TO DO: Recast every line of text in the data below as a single numbered list, skipping any blank lines and leaving the pictures out.

--

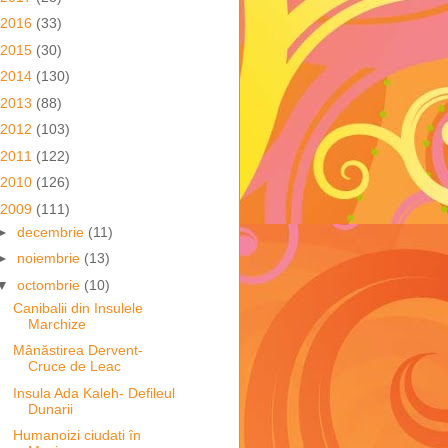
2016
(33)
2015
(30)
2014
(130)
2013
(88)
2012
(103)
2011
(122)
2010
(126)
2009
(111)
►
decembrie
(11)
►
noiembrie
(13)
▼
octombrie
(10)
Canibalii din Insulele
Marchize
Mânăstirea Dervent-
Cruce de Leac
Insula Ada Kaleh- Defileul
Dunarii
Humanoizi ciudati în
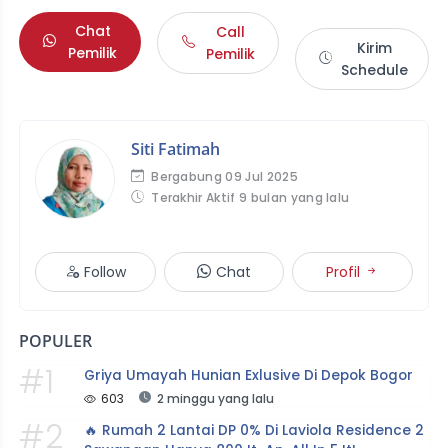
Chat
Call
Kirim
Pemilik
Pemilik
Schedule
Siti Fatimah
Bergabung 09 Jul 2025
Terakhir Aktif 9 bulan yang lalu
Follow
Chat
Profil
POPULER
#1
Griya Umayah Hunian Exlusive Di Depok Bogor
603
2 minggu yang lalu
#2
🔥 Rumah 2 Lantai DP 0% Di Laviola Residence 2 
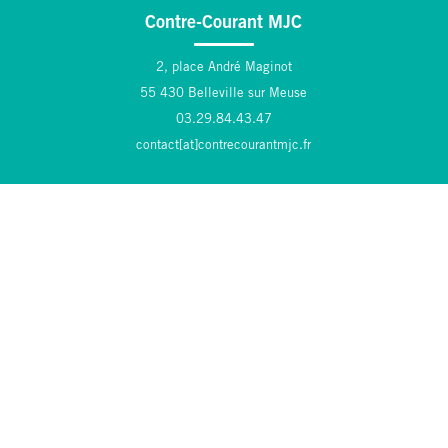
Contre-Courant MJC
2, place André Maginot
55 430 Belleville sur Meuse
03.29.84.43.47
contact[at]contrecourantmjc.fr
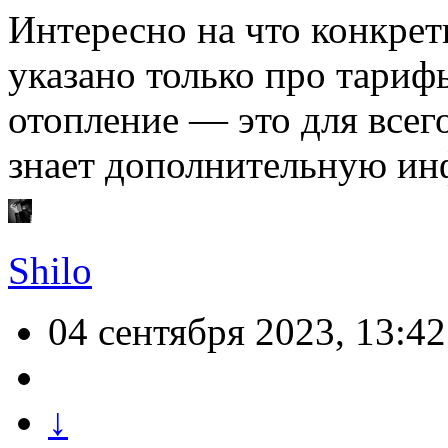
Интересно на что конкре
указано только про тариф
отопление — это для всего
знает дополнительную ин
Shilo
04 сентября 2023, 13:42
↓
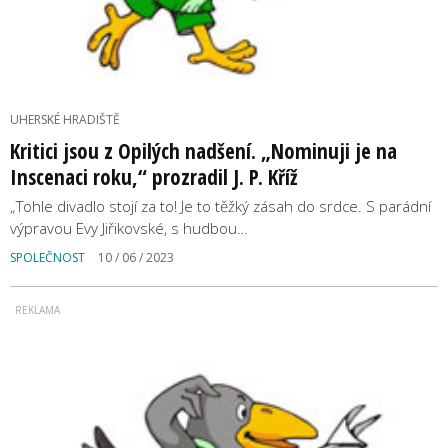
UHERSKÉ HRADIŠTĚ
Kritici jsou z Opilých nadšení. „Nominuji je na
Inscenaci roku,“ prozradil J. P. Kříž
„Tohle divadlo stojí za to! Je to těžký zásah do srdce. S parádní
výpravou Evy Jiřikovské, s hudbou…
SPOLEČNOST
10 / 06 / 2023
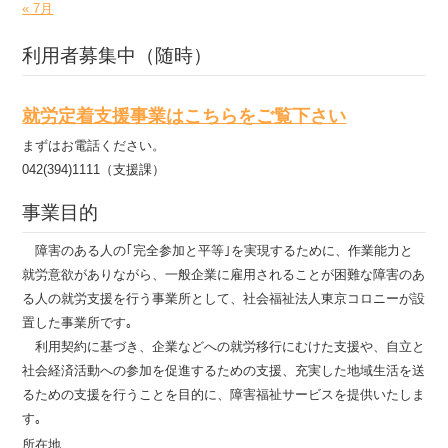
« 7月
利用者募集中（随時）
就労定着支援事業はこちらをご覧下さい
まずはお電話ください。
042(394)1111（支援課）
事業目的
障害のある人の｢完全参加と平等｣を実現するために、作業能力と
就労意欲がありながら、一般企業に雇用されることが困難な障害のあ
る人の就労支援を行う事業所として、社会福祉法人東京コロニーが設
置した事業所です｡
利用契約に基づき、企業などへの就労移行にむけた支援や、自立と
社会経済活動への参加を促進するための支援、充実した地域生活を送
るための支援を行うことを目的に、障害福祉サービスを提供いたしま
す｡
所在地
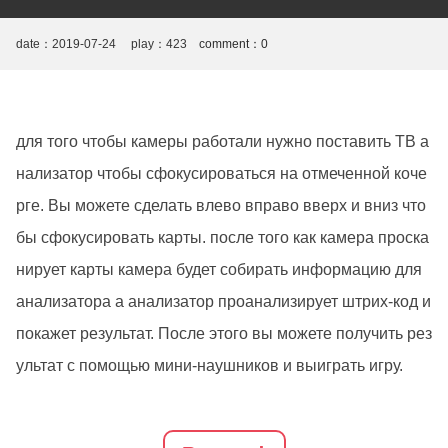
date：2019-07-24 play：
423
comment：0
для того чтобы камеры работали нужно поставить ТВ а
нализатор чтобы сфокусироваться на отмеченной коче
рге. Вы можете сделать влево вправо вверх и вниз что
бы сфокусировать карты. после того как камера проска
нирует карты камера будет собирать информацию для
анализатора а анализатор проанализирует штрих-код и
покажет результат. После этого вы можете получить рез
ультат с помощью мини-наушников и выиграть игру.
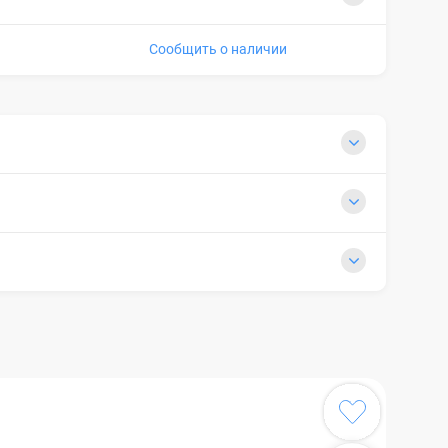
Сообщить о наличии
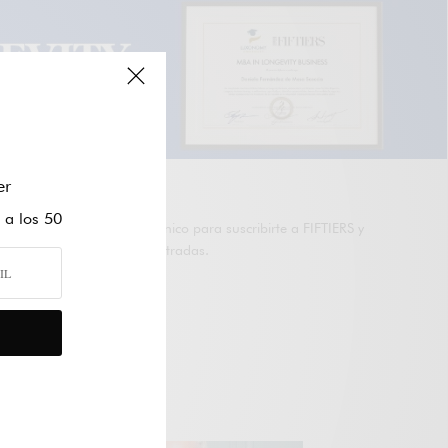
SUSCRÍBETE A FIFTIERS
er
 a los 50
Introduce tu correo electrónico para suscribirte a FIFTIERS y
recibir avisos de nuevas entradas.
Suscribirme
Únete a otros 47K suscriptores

--

EXERCISE RESULT:
1. 2016
2. (33)
3. 2015
4. (30)
5. 2014
6. (130)
7. 2013
8. (88)
9. 2012
10. (103)
11. 2011
12. (122)
13. 2010
14. (126)
15. 2009
16. (111)
17. ►
18. decembrie
19. (11)
20. ►
21. noiembrie
22. (13)
23. ▼
24. octombrie
25. (10)
26. Canibalii din Insulele
27. Marchize
28. Mânăstirea Dervent-
29. Cruce de Leac
30. Insula Ada Kaleh- Defileul
31. Dunarii
32. Humanoizi ciudati în
33. Chat
34. Call
35. Kirim
36. Pemilik
37. Pemilik
38. Schedule
39. Siti Fatimah
40. Bergabung 09 Jul 2025
41. Terakhir Aktif 9 bulan yang lalu
42. Follow
43. Chat
44. Profil
45. POPULER
46. #1
47. Griya Umayah Hunian Exlusive Di Depok Bogor
48. 603
49. 2 minggu yang lalu
50. #2
51. 🔥 Rumah 2 Lantai DP 0% Di Laviola Residence 2 
52. Contre-Courant MJC
53. 2, place André Maginot
54. 55 430 Belleville sur Meuse
55. 03.29.84.43.47
56. contact[at]contrecourantmjc.fr
57. Интересно на что конкре
58. указано только про тариф
59. отопление — это для всего
60. знает дополнительную ин
61. Shilo
62. 04 сентября 2023, 13:42
63. ↓
64. UHERSKÉ HRADIŠTĚ
65. Kritici jsou z Opilých nadšení. „Nominuji je na
66. Inscenaci roku,“ prozradil J. P. Kříž
67. „Tohle divadlo stojí za to! Je to těžký zásah do srdce. S parádní
68. výpravou Evy Jiřikovské, s hudbou…
69. SPOLEČNOST
70. 10 / 06 / 2023
71. « 7月
72. 利用者募集中（随時）
73. 就労定着支援事業はこちらをご覧下さい
74. まずはお電話ください。
75. 042(394)1111（支援課）
76. 事業目的
77. 障害のある人の｢完全参加と平等｣を実現するために、作業能力と
78. 就労意欲がありながら、一般企業に雇用されることが困難な障害のあ
79. る人の就労支援を行う事業所として、社会福祉法人東京コロニーが設
80. 置した事業所です｡
81. 利用契約に基づき、企業などへの就労移行にむけた支援や、自立と
82. 社会経済活動への参加を促進するための支援、充実した地域生活を送
83. るための支援を行うことを目的に、障害福祉サービスを提供いたしま
84. す｡
85. 所在地
86. date：2019-07-24 play：
87. 423
88. comment：0
89. для того чтобы камеры работали нужно поставить ТВ а
90. нализатор чтобы сфокусироваться на отмеченной коче
91. рге. Вы можете сделать влево вправо вверх и вниз что
92. бы сфокусировать карты. после того как камера проска
93. нирует карты камера будет собирать информацию для
94. анализатора а анализатор проанализирует штрих-код и
95. покажет результат. После этого вы можете получить рез
96. ультат с помощью мини-наушников и выиграть игру.
97. Сообщить о наличии
98. SUSCRÍBETE A FIFTIERS
99. er
100.  a los 50
101. Introduce tu correo electrónico para suscribirte a FIFTIERS y
102. recibir avisos de nuevas entradas.
103. Suscribirme
104. Únete a otros 47K suscriptores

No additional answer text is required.